++++ SUPPLIED RECORDS ++++
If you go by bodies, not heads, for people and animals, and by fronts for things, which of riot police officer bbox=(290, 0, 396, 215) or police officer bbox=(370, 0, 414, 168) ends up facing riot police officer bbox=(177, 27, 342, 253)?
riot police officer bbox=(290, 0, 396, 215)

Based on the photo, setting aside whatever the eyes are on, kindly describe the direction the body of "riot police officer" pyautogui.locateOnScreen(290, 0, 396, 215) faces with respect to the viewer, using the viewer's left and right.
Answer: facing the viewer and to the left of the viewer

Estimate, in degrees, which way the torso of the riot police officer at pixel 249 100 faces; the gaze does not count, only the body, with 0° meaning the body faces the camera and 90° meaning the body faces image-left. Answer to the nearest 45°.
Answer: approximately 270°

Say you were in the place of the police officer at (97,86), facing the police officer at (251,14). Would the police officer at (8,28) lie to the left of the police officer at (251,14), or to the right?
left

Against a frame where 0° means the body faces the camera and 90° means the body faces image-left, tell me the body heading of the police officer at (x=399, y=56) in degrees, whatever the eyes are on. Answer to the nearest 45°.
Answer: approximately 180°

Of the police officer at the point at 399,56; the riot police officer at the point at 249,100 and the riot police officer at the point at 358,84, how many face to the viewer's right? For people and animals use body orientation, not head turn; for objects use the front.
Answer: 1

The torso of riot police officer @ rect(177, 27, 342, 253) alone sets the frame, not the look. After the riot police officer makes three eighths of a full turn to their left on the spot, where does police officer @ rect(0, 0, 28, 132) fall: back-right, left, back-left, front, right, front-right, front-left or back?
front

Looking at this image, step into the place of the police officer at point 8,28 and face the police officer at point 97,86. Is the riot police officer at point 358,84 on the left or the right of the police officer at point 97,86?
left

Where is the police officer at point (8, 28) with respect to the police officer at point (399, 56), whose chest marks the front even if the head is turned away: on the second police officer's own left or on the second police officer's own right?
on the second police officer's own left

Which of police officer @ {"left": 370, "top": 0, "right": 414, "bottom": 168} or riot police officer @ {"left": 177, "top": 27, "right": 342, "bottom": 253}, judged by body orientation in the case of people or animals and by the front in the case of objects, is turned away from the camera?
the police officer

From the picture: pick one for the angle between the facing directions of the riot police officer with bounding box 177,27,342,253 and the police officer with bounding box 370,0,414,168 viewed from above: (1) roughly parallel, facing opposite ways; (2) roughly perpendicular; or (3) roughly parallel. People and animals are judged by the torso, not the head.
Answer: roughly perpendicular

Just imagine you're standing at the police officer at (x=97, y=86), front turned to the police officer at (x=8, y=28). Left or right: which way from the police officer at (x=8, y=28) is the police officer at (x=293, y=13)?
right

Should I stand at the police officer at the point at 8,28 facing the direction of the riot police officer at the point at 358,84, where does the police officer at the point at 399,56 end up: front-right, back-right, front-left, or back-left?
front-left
++++
EXERCISE BRIEF> With the material above as the source, restate each line word for word.

PROBLEM SOLUTION>
If you go by bodies, not heads, for people and animals, and by fronts for things, which of riot police officer bbox=(290, 0, 396, 215) or police officer bbox=(370, 0, 414, 168) ends up facing riot police officer bbox=(177, 27, 342, 253)?
riot police officer bbox=(290, 0, 396, 215)

Based on the photo, setting aside whatever the eyes are on, kindly describe the direction the body of "riot police officer" pyautogui.locateOnScreen(290, 0, 396, 215) faces with respect to the viewer, using the viewer's left and right.
Answer: facing the viewer and to the left of the viewer

Estimate, in degrees, which way the torso of the riot police officer at pixel 249 100 faces; the gaze does not count, only the body, with 0° meaning the body faces the camera and 90° meaning the body faces image-left. Answer to the nearest 45°.
Answer: approximately 270°

Say you were in the place of the police officer at (97,86), facing the police officer at (251,14). Would the police officer at (8,28) lie to the left of the police officer at (251,14), or to the right?
left

Against a frame where 0° means the body faces the camera and 90° means the body faces image-left, tell me the body heading of the police officer at (x=399, y=56) in degrees, whatever the eyes are on. Answer to the nearest 45°.
Answer: approximately 180°

Of the police officer at the point at 399,56; the riot police officer at the point at 249,100 and the riot police officer at the point at 358,84, how many face to the viewer's right? For people and animals use body orientation, not head turn; for objects use the front.
Answer: 1

The torso of riot police officer @ rect(177, 27, 342, 253) alone sets the frame, not the look. After the riot police officer makes three eighths of a full turn to their left on the spot, where does police officer @ rect(0, 0, 28, 132) fall: back-right, left, back-left, front, right, front-right, front-left or back?
front

Looking at this image, step into the place of the police officer at point 8,28 and face the police officer at point 97,86. Is the riot police officer at point 358,84 on the left or the right of the police officer at point 97,86?
left

Where is the police officer at point (8, 28) with respect to the police officer at point (399, 56), whose chest marks the front even if the head is turned away: on the second police officer's own left or on the second police officer's own right?
on the second police officer's own left

Which of police officer @ {"left": 370, "top": 0, "right": 414, "bottom": 168} or riot police officer @ {"left": 177, "top": 27, "right": 342, "bottom": 253}, judged by body orientation in the case of people or animals and by the front in the case of objects, is turned away from the camera?
the police officer

From the picture: pick one for the angle between the facing directions of the riot police officer with bounding box 177,27,342,253 and the police officer with bounding box 370,0,414,168 viewed from above: (1) roughly parallel, facing opposite ways; (2) roughly perpendicular; or (3) roughly parallel. People and animals are judged by the torso, not the head.
Answer: roughly perpendicular

Just imagine you're standing at the police officer at (x=97, y=86), front turned to the police officer at (x=8, y=28). Left or right: which way from the police officer at (x=8, y=28) is the police officer at (x=293, y=13)?
right

Should I stand at the police officer at the point at 8,28 facing the direction of the riot police officer at the point at 358,84, where does the police officer at the point at 399,56 end up: front-right, back-right, front-left, or back-left?
front-left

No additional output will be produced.